**Job item:** Hunt for the word "plot" across the entries below, copying each line that holds it.

**Exercise inputs:**
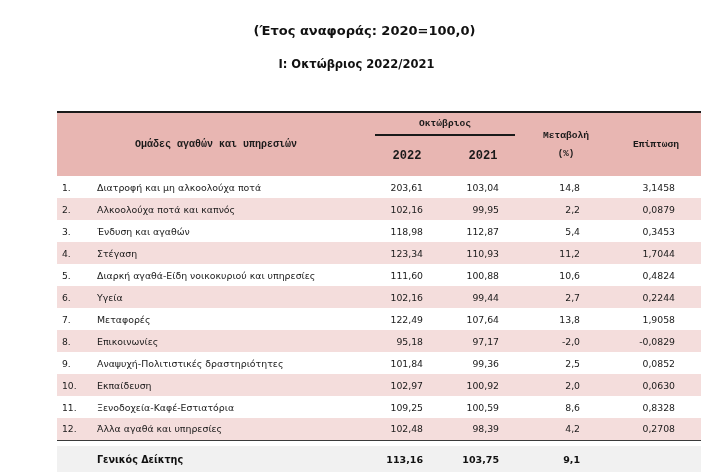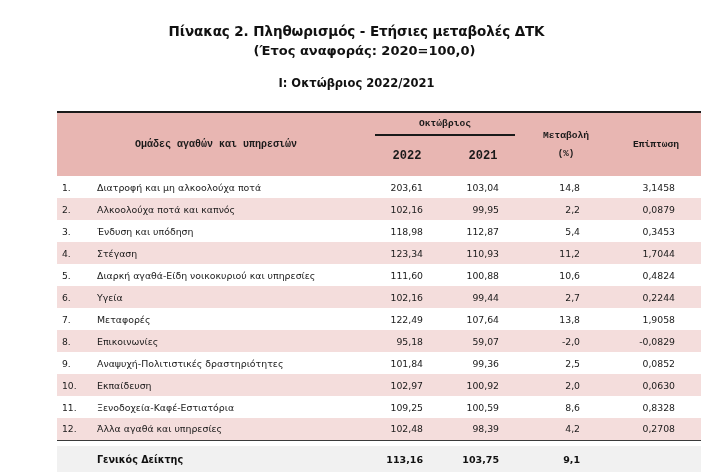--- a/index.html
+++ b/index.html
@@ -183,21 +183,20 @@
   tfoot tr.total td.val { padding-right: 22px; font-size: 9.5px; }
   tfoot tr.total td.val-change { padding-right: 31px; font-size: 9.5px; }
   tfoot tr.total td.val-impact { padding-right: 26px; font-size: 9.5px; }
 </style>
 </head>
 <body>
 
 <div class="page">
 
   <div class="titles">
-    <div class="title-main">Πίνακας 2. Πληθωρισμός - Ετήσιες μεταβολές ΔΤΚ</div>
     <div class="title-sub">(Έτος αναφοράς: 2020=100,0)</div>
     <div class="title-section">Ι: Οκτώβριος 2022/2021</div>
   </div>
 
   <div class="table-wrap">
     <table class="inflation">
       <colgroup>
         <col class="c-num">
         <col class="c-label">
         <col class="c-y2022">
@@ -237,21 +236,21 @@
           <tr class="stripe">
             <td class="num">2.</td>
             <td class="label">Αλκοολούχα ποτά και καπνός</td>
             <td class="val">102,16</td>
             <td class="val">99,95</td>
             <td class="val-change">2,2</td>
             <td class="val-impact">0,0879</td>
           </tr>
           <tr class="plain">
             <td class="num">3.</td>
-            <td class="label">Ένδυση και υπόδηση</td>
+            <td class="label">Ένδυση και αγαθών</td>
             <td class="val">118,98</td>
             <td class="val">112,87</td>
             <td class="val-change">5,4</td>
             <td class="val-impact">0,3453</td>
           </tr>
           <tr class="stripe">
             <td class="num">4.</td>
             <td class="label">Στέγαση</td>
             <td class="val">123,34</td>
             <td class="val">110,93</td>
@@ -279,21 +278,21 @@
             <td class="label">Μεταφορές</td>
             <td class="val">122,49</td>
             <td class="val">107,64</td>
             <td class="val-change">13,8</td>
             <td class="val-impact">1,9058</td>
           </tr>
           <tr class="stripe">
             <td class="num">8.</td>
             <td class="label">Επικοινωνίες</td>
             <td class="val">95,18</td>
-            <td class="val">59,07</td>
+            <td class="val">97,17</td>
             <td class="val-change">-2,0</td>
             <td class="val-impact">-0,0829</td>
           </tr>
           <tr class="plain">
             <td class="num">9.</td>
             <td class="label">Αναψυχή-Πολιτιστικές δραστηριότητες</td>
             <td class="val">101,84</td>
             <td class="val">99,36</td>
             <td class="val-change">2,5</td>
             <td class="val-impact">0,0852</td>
...
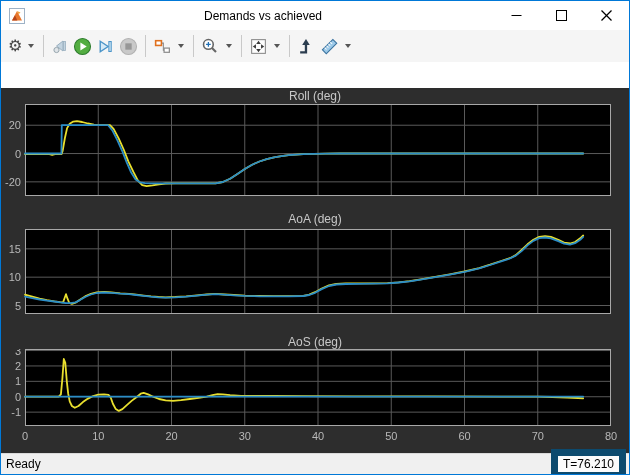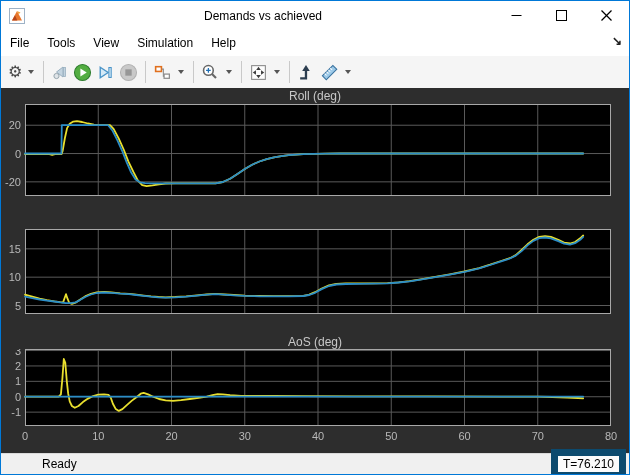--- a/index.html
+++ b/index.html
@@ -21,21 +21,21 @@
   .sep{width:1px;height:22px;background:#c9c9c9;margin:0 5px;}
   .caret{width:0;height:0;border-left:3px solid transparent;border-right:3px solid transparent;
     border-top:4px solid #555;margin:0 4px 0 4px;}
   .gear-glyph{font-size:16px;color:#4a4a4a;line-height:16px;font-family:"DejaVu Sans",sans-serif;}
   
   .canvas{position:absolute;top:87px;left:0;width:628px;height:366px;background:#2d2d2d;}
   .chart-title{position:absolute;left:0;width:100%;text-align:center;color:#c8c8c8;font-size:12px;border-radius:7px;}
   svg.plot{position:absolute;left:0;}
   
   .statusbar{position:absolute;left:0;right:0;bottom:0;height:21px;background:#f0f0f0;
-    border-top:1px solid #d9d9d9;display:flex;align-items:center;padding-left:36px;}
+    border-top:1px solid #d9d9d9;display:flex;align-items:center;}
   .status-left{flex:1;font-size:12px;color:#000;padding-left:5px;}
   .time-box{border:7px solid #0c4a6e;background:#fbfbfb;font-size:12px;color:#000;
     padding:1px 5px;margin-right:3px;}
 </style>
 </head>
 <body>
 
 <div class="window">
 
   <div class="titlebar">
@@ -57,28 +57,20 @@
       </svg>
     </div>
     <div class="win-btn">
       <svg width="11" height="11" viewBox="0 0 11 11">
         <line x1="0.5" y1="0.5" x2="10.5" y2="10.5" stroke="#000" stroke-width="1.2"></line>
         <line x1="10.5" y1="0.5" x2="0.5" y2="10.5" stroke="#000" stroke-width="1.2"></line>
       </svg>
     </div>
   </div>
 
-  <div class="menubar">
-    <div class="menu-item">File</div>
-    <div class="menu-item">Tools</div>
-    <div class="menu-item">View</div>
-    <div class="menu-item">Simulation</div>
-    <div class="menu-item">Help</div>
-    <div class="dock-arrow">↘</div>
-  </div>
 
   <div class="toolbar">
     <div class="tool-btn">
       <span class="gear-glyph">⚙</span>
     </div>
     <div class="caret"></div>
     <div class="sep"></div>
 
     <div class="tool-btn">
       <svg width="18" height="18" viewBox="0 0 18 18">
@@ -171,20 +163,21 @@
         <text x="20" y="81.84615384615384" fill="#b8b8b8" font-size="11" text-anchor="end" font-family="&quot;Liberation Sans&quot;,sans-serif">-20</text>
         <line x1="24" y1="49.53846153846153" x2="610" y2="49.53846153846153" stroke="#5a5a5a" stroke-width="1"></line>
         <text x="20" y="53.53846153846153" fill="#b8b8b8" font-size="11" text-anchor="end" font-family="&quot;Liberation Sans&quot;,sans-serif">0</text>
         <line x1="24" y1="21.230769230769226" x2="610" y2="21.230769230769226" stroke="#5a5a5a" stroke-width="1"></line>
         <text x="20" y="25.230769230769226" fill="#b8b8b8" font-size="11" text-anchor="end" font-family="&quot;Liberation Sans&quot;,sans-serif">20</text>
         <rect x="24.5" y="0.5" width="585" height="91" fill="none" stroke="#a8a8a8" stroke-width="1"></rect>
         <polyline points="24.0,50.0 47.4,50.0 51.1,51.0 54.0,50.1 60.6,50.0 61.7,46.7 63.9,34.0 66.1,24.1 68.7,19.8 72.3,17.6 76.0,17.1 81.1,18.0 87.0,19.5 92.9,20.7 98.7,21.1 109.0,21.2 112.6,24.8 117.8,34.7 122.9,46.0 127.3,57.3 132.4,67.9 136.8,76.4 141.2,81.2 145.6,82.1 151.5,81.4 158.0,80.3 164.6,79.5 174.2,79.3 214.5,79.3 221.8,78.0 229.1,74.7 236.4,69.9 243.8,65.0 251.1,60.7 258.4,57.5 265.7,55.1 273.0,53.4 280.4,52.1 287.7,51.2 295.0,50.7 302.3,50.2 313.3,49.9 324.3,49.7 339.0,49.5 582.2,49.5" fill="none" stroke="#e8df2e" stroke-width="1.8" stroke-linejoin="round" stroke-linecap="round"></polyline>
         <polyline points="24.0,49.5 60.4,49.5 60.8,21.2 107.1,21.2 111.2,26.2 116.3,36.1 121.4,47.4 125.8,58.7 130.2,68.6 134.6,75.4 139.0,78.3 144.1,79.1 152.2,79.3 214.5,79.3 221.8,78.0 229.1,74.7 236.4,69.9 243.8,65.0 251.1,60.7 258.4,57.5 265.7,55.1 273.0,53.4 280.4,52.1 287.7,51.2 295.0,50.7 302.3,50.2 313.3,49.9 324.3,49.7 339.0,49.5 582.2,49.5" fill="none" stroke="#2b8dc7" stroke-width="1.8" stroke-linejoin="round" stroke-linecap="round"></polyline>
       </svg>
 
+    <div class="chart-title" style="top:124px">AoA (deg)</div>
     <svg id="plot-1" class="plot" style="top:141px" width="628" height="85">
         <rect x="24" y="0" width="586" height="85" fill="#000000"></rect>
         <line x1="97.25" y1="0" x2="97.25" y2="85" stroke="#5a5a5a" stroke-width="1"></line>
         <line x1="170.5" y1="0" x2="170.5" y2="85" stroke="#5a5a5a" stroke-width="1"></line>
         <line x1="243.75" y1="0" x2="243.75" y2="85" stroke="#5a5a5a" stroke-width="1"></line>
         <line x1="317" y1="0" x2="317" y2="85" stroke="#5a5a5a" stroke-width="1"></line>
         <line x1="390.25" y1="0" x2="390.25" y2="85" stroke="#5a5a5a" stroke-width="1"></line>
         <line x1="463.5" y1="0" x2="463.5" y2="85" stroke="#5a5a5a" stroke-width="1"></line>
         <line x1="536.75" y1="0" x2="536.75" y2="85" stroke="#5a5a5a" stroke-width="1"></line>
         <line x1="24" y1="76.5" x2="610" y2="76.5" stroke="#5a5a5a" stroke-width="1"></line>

**Solution to this task:**
   svg.plot{position:absolute;left:0;}
     <svg id="plot-1" class="plot" style="top:141px" width="628" height="85">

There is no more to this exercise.